All is Made in Love and War

Part 1

According to Harari, “[Cognitive revolution] Depends on the mutual reinforcement of science, politics and economics.” (Harari, 250) This is because when a government finds the need for something, they will invest fiscal resources into it to develop a scientific breakthrough. For example, on page 260 Harari says “When World War one bogged down into interminable trench warfare, both sides called in scientists to break the deadlock and save the nation. The men in white answered the call, and out of the laboratories rolled a constant stream of new wonder-weapons: combat aircraft, poison gas, tanks, submarines, and ever more efficient machine guns, artillery pieces, rifles and bombs.” (Harari, 260)

This shows how political and fiscal interests shaped scientific discovery by demonstrating the relation of a governmental interest (breaking the deadlock) and securing fiscal resources, which ultimately leads to a scientific discovery. This pattern is seen throughout history. Afterall, Americans only traveled to the moon after being motivated through the cold war with Russia.

Part 2

Starting from page 259, Harari makes a thorough argument on the linkage of science, empire, and capitalism. Since he analyzes both the relation of previous thought (I.e. deities, gods, etc.) to modern thought (focusing on the scientific advancements made throughout the past century.) I believe Harari is right by linking the three because progress is made by cognitive revolution which is developed through competition. (Which in my opinion drives both human and technological development, and ultimately the progress of the world.)

Thank you for reading!

Discussion Question
When do you believe humans are most motivated to create scientific advancements?

Sources
Harari, Yuval N., et al. Sapiens: a Brief History of Humankind. Harper Perennial, 2015.

2 thoughts on “All is Made in Love and War”

  1. Hello, Kayleen. In regards to your question, I have to agree with your answer and say that competition is one of the best motivators for scientific progress. We humans love to try and one up the other tribe, so to speak. Underneath your example of the Space Race, I would add the Human Genome Project to the list of advancements made due to competition. Many research facilities scrambled to map the entire human genome before the others. They were so efficient at it that the project was completed two years ahead of schedule. Awards or recognition might push research further as well. Of course, if we’re talking about individuals, I do think most scientists get satisfaction simply from making new discoveries. If I were a researcher, that would certainly be the biggest draw for me.

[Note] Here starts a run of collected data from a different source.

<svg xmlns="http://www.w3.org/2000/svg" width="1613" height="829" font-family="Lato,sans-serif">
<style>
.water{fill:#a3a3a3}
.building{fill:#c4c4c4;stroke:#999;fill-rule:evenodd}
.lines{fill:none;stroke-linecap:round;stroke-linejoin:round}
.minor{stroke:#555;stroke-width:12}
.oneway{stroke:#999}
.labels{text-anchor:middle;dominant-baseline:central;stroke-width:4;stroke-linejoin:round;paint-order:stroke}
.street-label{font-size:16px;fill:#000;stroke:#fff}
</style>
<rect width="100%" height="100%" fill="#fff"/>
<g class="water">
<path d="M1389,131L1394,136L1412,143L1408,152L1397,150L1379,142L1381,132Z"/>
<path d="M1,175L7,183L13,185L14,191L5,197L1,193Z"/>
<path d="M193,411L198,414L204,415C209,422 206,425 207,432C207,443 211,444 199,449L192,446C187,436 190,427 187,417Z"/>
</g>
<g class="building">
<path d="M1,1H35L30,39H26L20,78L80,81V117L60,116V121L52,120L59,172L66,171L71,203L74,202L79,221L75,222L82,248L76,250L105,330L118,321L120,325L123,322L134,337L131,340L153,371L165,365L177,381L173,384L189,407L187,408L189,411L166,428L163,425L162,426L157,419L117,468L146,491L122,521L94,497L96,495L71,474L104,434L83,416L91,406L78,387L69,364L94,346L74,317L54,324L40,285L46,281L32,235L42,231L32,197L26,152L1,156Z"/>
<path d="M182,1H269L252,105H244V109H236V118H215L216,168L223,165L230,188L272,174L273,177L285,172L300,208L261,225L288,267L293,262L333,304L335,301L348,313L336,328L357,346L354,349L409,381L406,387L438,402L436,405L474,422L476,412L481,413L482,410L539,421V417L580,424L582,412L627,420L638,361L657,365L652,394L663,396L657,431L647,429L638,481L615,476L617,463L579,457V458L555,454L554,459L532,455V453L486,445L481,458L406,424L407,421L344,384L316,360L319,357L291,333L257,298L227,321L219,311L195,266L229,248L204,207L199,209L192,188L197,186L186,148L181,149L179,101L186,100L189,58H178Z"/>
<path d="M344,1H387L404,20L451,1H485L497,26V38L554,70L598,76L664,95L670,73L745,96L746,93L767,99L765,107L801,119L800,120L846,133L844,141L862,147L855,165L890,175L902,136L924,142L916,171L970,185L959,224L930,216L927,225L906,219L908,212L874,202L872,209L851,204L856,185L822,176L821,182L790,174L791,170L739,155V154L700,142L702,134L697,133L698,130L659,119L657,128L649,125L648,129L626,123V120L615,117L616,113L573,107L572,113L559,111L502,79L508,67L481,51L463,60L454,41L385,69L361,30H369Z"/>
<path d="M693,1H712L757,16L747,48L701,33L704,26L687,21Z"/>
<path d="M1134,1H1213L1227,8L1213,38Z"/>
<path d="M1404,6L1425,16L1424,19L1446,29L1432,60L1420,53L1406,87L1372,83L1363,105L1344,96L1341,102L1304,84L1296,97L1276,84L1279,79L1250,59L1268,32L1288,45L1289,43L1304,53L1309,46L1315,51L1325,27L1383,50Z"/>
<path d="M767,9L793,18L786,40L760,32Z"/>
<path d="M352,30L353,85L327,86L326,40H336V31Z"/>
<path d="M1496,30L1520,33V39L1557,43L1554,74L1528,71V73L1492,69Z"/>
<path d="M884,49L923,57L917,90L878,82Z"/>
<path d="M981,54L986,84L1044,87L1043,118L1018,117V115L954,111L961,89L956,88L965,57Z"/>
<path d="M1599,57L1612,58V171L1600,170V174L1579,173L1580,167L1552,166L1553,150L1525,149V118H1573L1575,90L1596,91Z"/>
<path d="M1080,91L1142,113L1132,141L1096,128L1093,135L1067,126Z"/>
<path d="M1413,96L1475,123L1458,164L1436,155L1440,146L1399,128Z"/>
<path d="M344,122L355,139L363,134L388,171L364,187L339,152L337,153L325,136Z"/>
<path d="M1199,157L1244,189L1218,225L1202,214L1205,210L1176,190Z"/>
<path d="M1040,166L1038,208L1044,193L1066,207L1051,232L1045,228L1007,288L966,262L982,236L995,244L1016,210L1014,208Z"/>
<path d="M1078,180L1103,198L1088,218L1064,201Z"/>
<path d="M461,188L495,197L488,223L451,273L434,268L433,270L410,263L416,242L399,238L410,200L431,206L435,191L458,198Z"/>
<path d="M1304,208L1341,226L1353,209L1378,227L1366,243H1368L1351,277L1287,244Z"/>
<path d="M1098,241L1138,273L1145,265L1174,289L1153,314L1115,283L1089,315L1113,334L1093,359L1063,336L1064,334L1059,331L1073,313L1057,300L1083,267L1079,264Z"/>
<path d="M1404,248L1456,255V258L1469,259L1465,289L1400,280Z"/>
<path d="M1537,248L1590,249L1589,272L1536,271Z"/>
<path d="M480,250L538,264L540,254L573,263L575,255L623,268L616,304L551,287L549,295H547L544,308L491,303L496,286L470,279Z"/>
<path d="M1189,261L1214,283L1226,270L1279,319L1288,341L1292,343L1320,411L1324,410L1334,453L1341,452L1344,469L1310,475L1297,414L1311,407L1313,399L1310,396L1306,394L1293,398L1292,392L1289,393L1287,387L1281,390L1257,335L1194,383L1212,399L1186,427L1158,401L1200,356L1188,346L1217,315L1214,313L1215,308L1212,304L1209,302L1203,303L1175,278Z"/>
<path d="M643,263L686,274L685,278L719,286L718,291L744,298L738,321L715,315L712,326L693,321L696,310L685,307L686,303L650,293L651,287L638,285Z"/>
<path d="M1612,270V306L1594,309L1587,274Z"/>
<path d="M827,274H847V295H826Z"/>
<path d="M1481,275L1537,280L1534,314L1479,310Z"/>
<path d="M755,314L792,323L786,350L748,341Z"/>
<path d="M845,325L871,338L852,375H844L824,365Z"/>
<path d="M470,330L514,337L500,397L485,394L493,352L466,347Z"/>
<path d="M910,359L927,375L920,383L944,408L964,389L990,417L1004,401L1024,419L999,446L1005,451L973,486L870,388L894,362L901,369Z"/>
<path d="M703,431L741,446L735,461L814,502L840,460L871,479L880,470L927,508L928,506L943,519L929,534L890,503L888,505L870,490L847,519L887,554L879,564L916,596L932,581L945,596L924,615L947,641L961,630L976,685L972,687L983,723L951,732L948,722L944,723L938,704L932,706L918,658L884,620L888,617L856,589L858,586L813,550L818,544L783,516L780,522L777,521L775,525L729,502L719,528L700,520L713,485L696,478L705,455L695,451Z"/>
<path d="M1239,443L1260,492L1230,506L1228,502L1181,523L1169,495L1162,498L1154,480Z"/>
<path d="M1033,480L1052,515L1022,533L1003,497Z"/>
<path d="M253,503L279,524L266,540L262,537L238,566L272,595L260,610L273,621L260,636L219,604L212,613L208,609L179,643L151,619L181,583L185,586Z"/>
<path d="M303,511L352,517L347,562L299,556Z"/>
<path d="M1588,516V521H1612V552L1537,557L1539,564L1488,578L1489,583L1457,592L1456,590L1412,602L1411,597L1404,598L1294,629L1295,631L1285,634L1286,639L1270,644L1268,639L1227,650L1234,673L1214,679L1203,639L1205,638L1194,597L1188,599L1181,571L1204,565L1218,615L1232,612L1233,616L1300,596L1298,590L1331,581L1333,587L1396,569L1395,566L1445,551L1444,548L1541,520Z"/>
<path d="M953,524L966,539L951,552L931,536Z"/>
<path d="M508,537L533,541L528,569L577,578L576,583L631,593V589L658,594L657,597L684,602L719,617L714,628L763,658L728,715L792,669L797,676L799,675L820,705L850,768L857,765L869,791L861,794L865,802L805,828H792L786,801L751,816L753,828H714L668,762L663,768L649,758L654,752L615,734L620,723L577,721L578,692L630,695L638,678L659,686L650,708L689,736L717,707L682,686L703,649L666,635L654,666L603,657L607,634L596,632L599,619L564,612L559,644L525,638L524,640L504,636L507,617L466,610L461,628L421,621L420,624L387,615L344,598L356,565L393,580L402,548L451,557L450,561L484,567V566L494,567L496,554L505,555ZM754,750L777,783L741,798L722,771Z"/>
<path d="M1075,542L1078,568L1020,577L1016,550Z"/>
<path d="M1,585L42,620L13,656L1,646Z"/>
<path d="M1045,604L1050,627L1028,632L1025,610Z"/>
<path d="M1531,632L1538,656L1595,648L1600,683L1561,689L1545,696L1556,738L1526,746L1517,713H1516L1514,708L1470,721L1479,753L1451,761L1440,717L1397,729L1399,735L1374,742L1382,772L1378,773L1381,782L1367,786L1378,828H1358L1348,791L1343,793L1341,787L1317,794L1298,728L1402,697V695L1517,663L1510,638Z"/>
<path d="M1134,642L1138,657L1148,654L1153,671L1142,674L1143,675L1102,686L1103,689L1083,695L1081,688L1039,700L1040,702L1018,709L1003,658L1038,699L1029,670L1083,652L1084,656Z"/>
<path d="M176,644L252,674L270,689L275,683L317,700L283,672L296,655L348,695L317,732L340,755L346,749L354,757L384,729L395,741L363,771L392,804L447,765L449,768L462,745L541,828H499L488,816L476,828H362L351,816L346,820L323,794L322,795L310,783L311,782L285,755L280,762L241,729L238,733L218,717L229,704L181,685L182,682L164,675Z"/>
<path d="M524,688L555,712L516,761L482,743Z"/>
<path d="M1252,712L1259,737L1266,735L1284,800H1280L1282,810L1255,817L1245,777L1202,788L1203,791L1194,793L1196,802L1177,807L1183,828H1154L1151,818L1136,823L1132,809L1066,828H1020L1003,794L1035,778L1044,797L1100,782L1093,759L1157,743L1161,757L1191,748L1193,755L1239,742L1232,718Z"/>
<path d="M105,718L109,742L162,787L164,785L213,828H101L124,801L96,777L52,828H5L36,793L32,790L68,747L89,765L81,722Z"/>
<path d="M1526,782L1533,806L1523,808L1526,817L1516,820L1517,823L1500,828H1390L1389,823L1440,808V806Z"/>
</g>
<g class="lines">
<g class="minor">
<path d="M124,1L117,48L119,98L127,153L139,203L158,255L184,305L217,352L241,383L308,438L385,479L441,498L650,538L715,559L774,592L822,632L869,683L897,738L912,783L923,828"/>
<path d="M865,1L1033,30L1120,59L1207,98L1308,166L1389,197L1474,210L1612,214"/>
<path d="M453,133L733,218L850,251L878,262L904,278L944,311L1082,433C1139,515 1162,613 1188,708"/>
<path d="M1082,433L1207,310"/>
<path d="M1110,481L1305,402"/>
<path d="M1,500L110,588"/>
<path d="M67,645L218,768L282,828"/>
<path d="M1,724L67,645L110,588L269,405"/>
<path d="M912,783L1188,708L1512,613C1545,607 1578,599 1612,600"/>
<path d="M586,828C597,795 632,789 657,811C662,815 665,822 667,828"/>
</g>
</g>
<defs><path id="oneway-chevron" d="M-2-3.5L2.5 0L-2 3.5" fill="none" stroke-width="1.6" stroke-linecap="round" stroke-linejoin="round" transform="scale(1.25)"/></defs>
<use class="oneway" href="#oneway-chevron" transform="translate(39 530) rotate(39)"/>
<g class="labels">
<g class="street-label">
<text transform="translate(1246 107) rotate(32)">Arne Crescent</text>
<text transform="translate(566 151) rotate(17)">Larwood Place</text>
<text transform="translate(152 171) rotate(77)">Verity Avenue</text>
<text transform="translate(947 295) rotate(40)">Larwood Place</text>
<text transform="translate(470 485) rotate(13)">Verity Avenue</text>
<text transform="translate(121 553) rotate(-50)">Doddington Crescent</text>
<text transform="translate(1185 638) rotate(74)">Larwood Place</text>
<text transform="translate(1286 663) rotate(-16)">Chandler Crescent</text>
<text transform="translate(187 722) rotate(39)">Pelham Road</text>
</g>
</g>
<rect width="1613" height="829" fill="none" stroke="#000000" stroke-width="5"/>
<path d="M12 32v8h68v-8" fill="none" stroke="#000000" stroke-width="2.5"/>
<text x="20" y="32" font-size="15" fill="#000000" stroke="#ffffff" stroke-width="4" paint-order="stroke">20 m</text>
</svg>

    A link with information about the HGP: https://ghr.nlm.nih.gov/primer/hgp/description

  2. The compelling argument that I’ve heard made, and then reiterated in class yesterday, is that religion and science are not at odds but that religion acts as an impetus for science. That is to say, the religious beliefs of individuals acts as a catalyst towards advancements in our understanding in the world around us as well as contributes to the quality and thoroughness with which these theories are explored. I say this because we can look to how content people were with science as a result of their religion, for example Islam was more advanced than Europe for a time because they had to innovate navigation and astronomy in order to accurately find Mecca and perform their daily prayers. Later on, western Europe innovated as Protestant ideologies took hold. Furthermore, in cases such as Darwin, the unwillingness to challenge scripture led to extensive and thorough studies wherein there was no shadow of a doubt regarding his theory of evolution when he finally published it. Even then he was tentative. Ultimately I think we have religion and religious conviction to thank for our forward progression and improved understanding of the universe, the world around us, and the laws that govern them.